How We Use Git at Microsoft
By: Matt Cooper
How We Use Git
We've talked a lot about hosting the world's largest Git repository, about how we're moving Microsoft to Git, and about the challenges of Git at scale. We often get asked, "how does Microsoft actually use Git?" and, while we've given a little guidance based on our learnings, we'd like to be more thorough. This will be a whirlwind walkthrough of the standard Git workflow at Microsoft. There are certainly teams which diverge from these principles in big and small ways based on their needs, but by and large, these are the default practices for most teams.
The Team and Product Hosting Git
Other articles and videos on this site go into more detail about the team and product makeup. As a refresher, there are around 500 engineers in our organization. We're geographically distributed into 3 main sites (Redmond, Raleigh, and Hyderabad) plus dozens of remote workers in cities across the world. We ship multiple products from our codebase: Team Foundation Server comes out yearly and has several point updates per year. Azure DevOps ships every three weeks, plus a daily hotfix train. These two products, though separate, share about 90% of their code. In addition, we have several components built from our repository which ship on a different schedule, such as Team Explorer for Visual Studio. Everything we do with our code structure, branch structure, and workflows is to support a large distributed team pumping out complex software.
Git Repository Structure
The majority of our code is in one Git repository hosted by Azure DevOps. That repository contains about 8GB worth of history on a fresh clone. We follow a single-trunk model; more on our branch structure later.
Code is broken up into components, which each live in their own root-level folder. Really large components, especially some of the older components, may be made up of multiple subcomponents. Those subcomponents get separate sub-folders within the parent component.
We have a few adjunct repositories, as well. For instance, our build & release agent and tasks, VS Code extension, and more are developed in the open on GitHub. Configuration changes on Visual Studio Team Services are checked into a separate repository. A handful of other packages we depend on come from other places, and we consume them via NuGet.
Mono Repo or Multi-Repo with Git
It's worth pausing to reflect that this isn't the only way. While we've elected to have a single monolithic repository (the "mono-repo"), other products at Microsoft use a multi-repo approach. Skype, for instance, has hundreds of small repositories that get stitched together in various combinations to create their many different clients, services, and tools. Especially for teams embracing microservices, multi-repo can be the right approach. TFS/Azure DevOps, like many products at Microsoft, began as a monolith, and its code organization reflects that.

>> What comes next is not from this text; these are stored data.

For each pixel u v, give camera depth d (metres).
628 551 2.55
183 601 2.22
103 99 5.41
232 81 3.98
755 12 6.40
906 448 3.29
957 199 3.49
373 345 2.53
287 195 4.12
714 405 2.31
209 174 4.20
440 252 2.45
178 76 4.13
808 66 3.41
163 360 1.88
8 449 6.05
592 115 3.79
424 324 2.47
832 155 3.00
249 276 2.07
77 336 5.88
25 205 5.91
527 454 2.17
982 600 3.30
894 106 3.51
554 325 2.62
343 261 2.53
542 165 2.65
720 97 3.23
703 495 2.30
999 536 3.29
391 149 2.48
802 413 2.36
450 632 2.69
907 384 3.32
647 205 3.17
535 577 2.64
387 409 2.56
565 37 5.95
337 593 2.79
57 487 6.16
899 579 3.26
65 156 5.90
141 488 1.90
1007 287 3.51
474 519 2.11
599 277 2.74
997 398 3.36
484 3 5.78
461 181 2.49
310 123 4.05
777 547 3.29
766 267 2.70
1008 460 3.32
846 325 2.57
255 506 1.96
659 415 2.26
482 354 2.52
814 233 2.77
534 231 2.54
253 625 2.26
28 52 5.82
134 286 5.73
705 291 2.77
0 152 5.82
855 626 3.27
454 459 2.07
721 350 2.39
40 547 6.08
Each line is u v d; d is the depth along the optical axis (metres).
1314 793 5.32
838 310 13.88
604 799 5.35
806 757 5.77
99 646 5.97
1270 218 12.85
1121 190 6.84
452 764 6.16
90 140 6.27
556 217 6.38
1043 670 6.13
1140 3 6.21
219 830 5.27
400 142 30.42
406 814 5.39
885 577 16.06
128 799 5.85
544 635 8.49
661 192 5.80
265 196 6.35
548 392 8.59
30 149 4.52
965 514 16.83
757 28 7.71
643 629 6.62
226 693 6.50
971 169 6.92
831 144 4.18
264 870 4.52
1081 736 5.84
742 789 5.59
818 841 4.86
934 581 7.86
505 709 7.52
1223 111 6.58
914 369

Git Branch Structure and Policies
We use a branching strategy that we call "Release Flow". It's a trunk-based development model, similar to the ones that we recommend to our customers in our branch strategy guide. Release Flow lets us keep master buildable at all times (more on that later) and work from short-lived topic branches. When we're ready to ship, whether that's a sprint or a major TFS update, we start a new release branch off master. Release branches never merge back to master, so we require cherry-picking important changes. In the diagram below, short-lived branches are shown in light blue and the release branches are shown in dark blue. One branch with a commit that needs cherry-picking is shown in red.
We use a couple of Azure DevOps features to help enforce this structure and keep master clean. Branch policies prevent direct pushes to master. We require a successful build (including passing tests), signoff by the owners of any code that was touched, and a handful of external checks verifying corporate policies before a PR can be completed.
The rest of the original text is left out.